Carl Chambers, Chief Financial Officer
Rawlings Financial PR Limited Tel: 01756 770 376
Catriona Valentine
CHIEF EXECUTIVE OFFICER'S STATEMENT
INTRODUCTION
I am delighted to present our first set of interim results following the Group's
flotation on the Alternative Investment Market (AIM) on 26 August 2004. Our
admission to AIM has closed the first chapter in the development of Spice - a
journey started eight years ago by 75 staff with a single contract for £3.0
million and which has seen the business develop and grow such that Spice is now
responsible for the employment of approximately 1,750 people, turning over £82.6
million and making operating profits of £3.6 million. This has been achieved by
having a focused and dedicated workforce supplemented by talented advisers. I
would like to take this opportunity to thank all my colleagues and our advisers
for their contribution to our success.
This report now marks the start of the second chapter of our journey.
TRADING AND PROSPECTS
Spice operates via three trading divisions, focused on 'regulated' sectors.
Looking at each in turn:
Electricity Services Group
Spice's strategy within the Electricity Services business is to migrate to the
performance of more highly skilled and technical work within the utilities
sector. The Regulatory Review of the electricity sector, which takes effect in
April 2005, will create significant opportunities on capital works and
infrastructure development. The electricity industry expects an increase in
expenditure of £1 billion over the next five years in developing the electricity
distribution networks and infrastructure. Electricity Services is now well
positioned to benefit from these anticipated expenditure programmes.
Freedom Technical Services was launched during the period in order to fill a gap
in Freedom's service offering and is aimed at infrastructure works where
investment is planned over the next five year period. Technical Services
provides project management, installation and commissioning services in respect
of specialist electrical engineering projects up to and including 132KV. From a
standing start in June 2004, Technical Services has achieved sales to utility
clients and the order book for the business is already taking shape for the
second half of this financial year and, indeed, into the next financial year.
At the same time, Electricity Services has continued to pursue traditional
maintenance business alongside the new technical projects. Our strategy of
organic growth through the development of partnerships with our key utility
client base has delivered profits before tax of £1.2 million for the six months
ended 31 October 2004, a 13.9% improvement on the comparative six month period.
The Electricity Services Group now has a range of products and services which
extend from our original maintenance areas to a full turnkey offering on
substation design, installation and commissioning. Electricity Services is,
therefore, poised to benefit from new investment arising from the Regulatory
Review whilst offering a competitive and tested maintenance solution.

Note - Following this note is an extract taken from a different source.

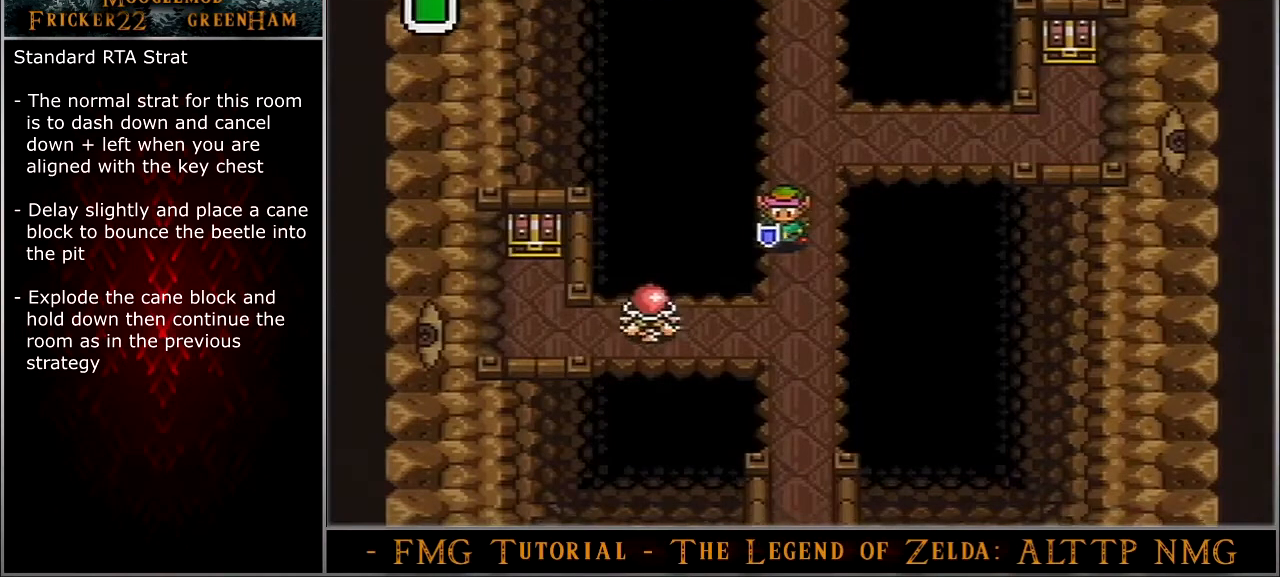
{"buttons": [], "events": []}
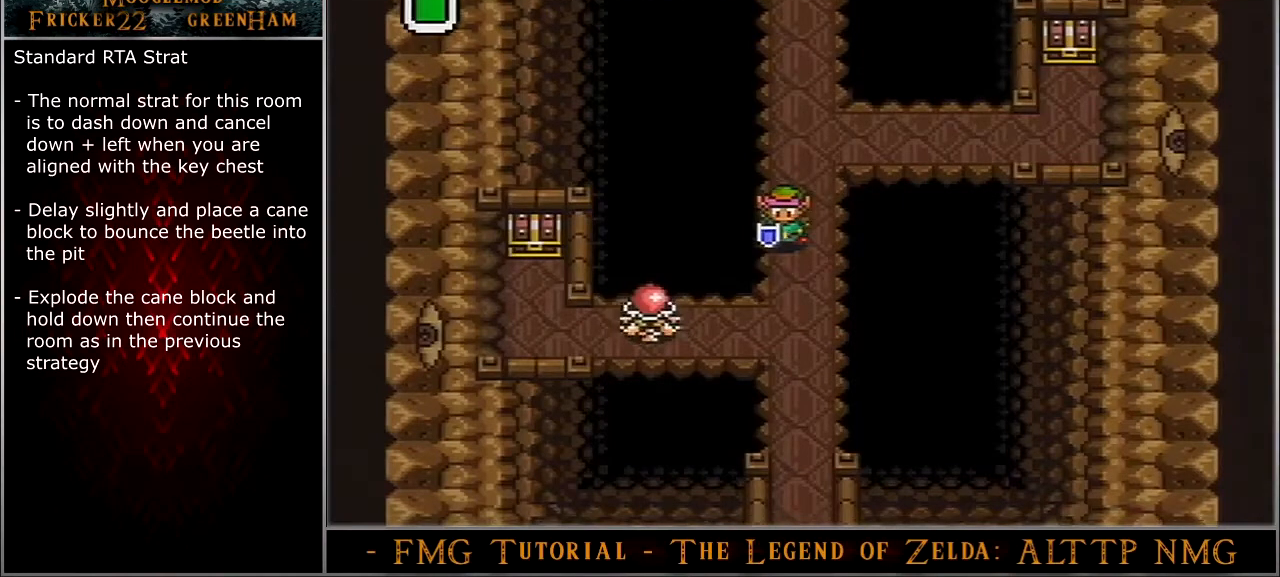
{"buttons": ["Y"], "events": [[434, "Y", "down"]]}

Furthermore, the Group's innovative and unique franchise solution - The Freedom
Model - will have a continuing role to play in assisting the electricity
distribution companies in finding low cost labour solutions.
Water Services Group
I am pleased to report that Water Services has delivered profits before tax of
£1.5 million for the six months ended 31 October 2004. This represents a 151%
increase against the comparative six month period.

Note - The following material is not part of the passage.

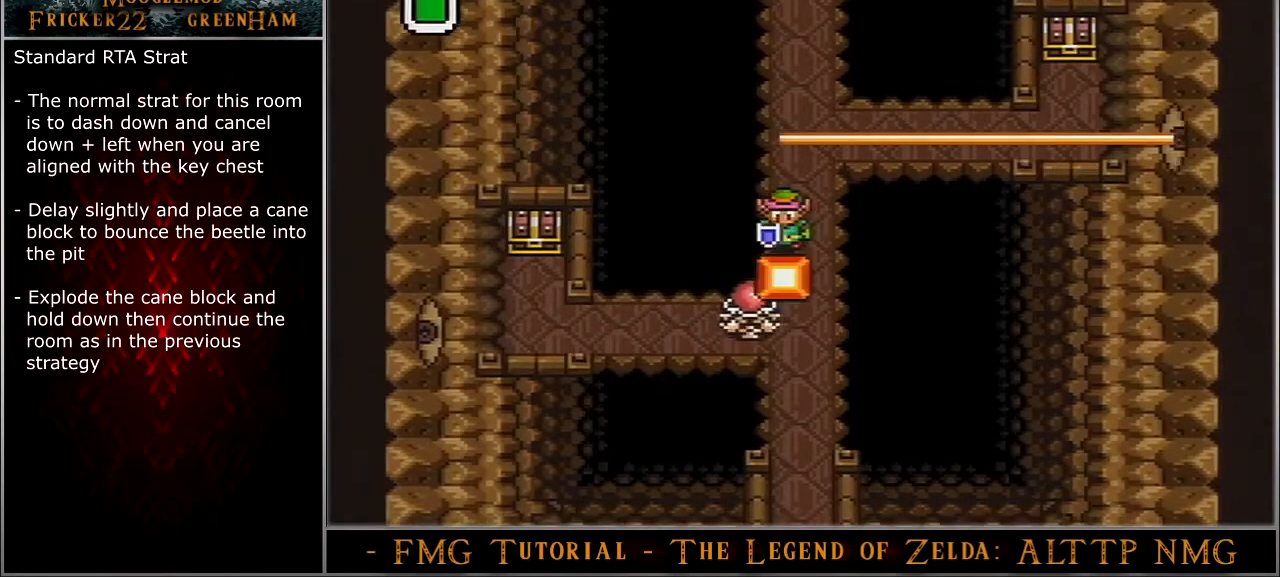
{"buttons": [], "events": []}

This growth in profits has arisen principally in our main business activity -
H2O Water Services (H2O) which is a water meter installation and small works
operation. During the period to November 2003, we conducted a major
rationalisation of H2O's cost base and reassessment of revenue streams and
performance measures, following its acquisition in April 2003. This included the
introduction of a new performance/productivity scheme across H2O's operations.
The benefits of this review have begun to be realised within the current
financial period and also in our relationships with our two key UK customers,
United Utilities and Yorkshire Water, which grow from strength to strength as
illustrated by recent contract extensions. The acquisition of Atlantic Utility
Services (renamed Atlantic Water Services) in November 2004 will complement H2O
and allow synergy benefits and economy savings to be realised.
There has been continued organic growth within Spice's meter reading business,
Meter U, which is now carrying out around one million meter readings per month.
During October 2004, and following the success of Meter U in reading meters in
the East Midlands area, Meter U was appointed to provide meter reading services
to Siemens in the East of England. Meter U was also invited to conduct a pilot
gas meter reading scheme in North London. This appointment now gives Spice a
meter reading presence across all utility sectors - gas, electricity and water.
Meter U is continuing to pursue opportunities with its strategic partners on a
national and international basis in both electricity and gas meter readings and
is seeking to diversify into meter operations.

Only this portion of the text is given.